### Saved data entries
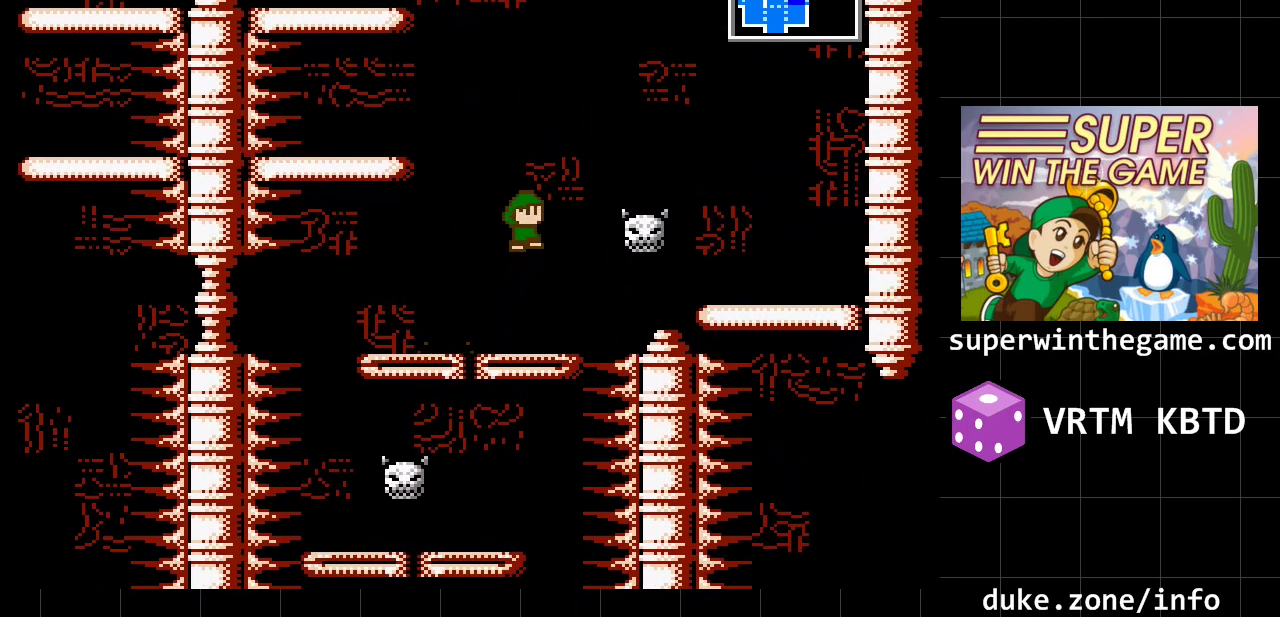
{"buttons": ["DPAD_LEFT"], "events": [[117, "A", "up"], [283, "A", "down"], [283, "DPAD_LEFT", "down"], [283, "DPAD_RIGHT", "up"], [433, "A", "up"]]}
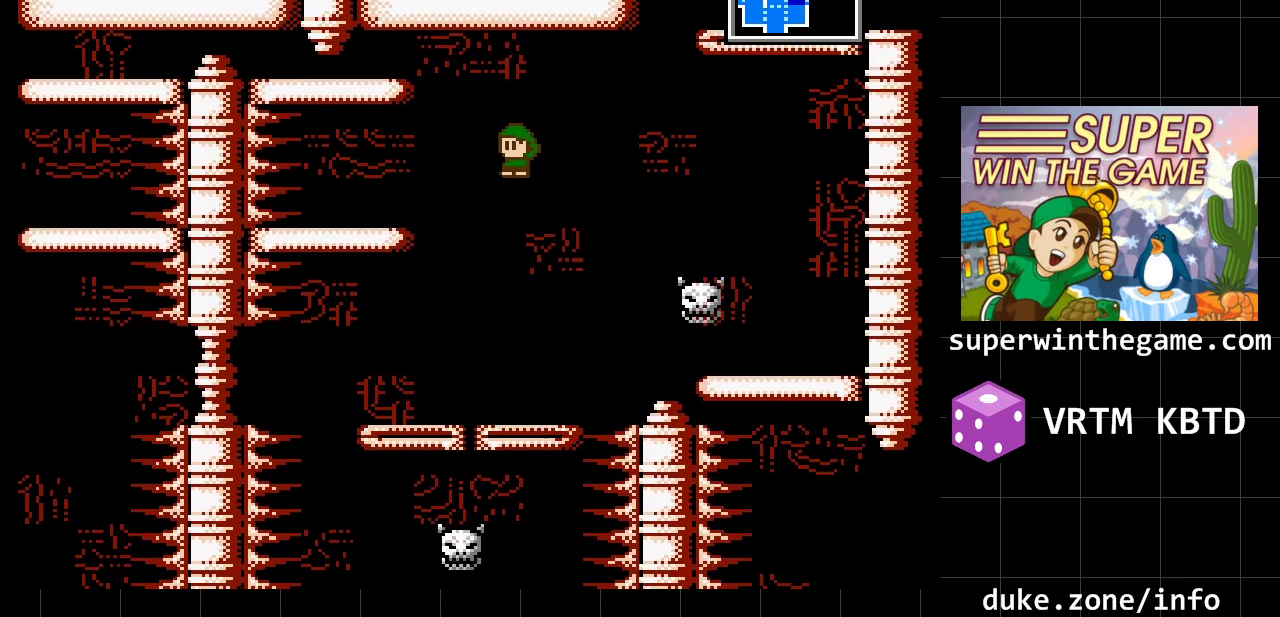
{"buttons": ["DPAD_RIGHT"], "events": [[200, "DPAD_LEFT", "up"], [483, "DPAD_RIGHT", "down"]]}
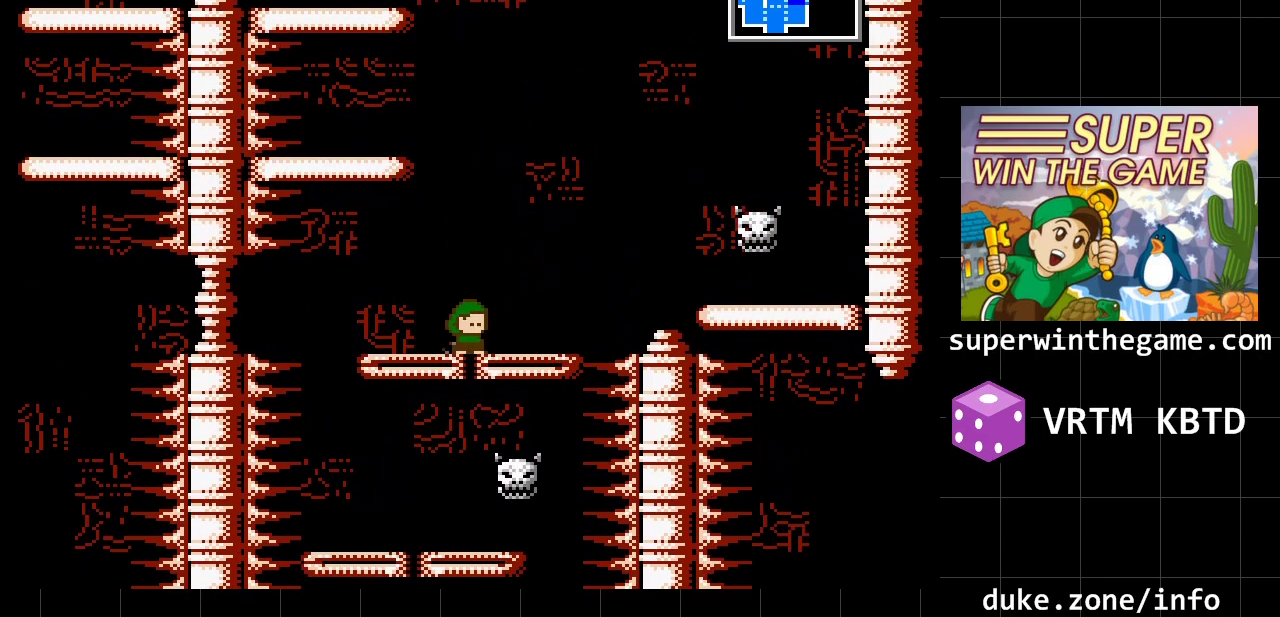
{"buttons": ["A", "DPAD_RIGHT"], "events": [[200, "A", "down"]]}
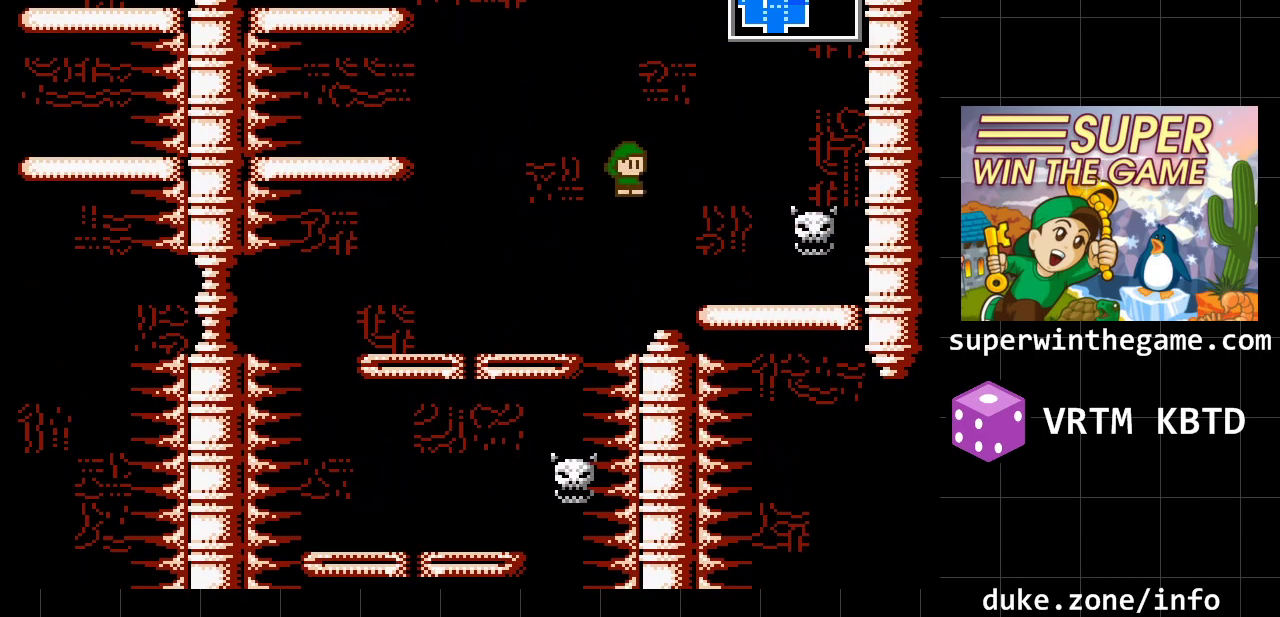
{"buttons": ["A", "DPAD_LEFT"], "events": [[33, "A", "up"], [350, "DPAD_RIGHT", "up"], [417, "A", "down"], [417, "DPAD_LEFT", "down"]]}
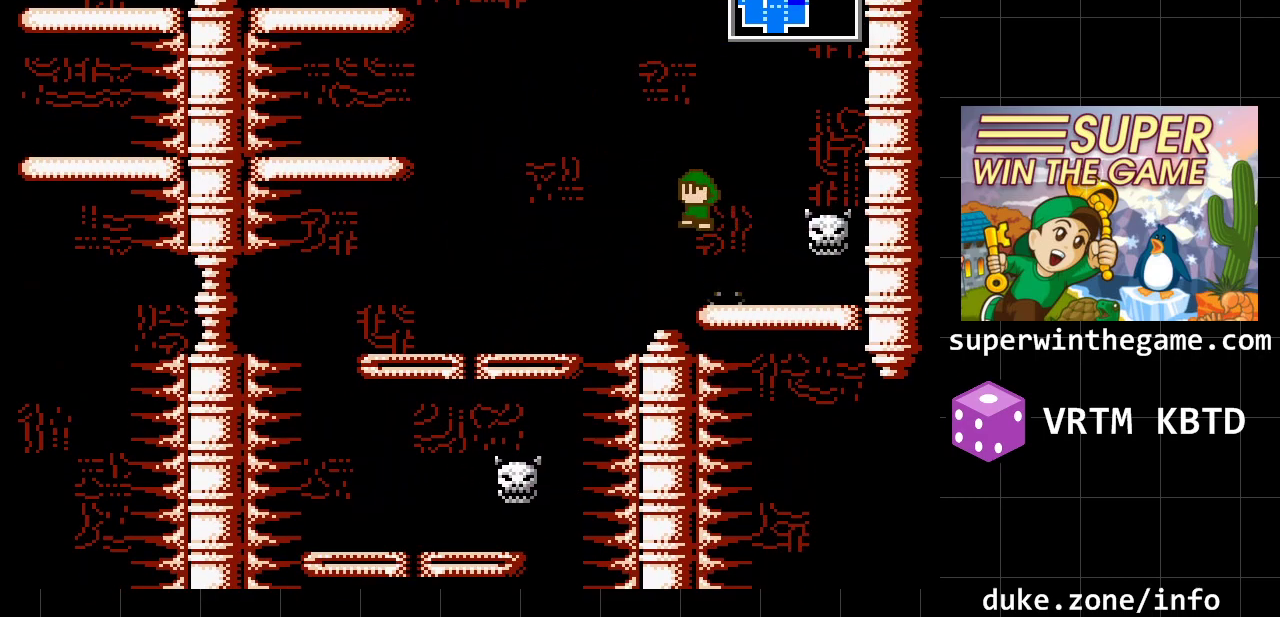
{"buttons": ["A", "DPAD_RIGHT"], "events": [[67, "DPAD_LEFT", "up"], [133, "A", "up"], [133, "DPAD_RIGHT", "down"], [300, "A", "down"]]}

### BRIEF
Return every record exactly, without the pictures.

### SOLVED PROBLEM
{"buttons": ["DPAD_LEFT"], "events": [[117, "A", "up"], [283, "A", "down"], [283, "DPAD_LEFT", "down"], [283, "DPAD_RIGHT", "up"], [433, "A", "up"]]}
{"buttons": ["DPAD_RIGHT"], "events": [[200, "DPAD_LEFT", "up"], [483, "DPAD_RIGHT", "down"]]}
{"buttons": ["A", "DPAD_RIGHT"], "events": [[200, "A", "down"]]}
{"buttons": ["A", "DPAD_LEFT"], "events": [[33, "A", "up"], [350, "DPAD_RIGHT", "up"], [417, "A", "down"], [417, "DPAD_LEFT", "down"]]}
{"buttons": ["A", "DPAD_RIGHT"], "events": [[67, "DPAD_LEFT", "up"], [133, "A", "up"], [133, "DPAD_RIGHT", "down"], [300, "A", "down"]]}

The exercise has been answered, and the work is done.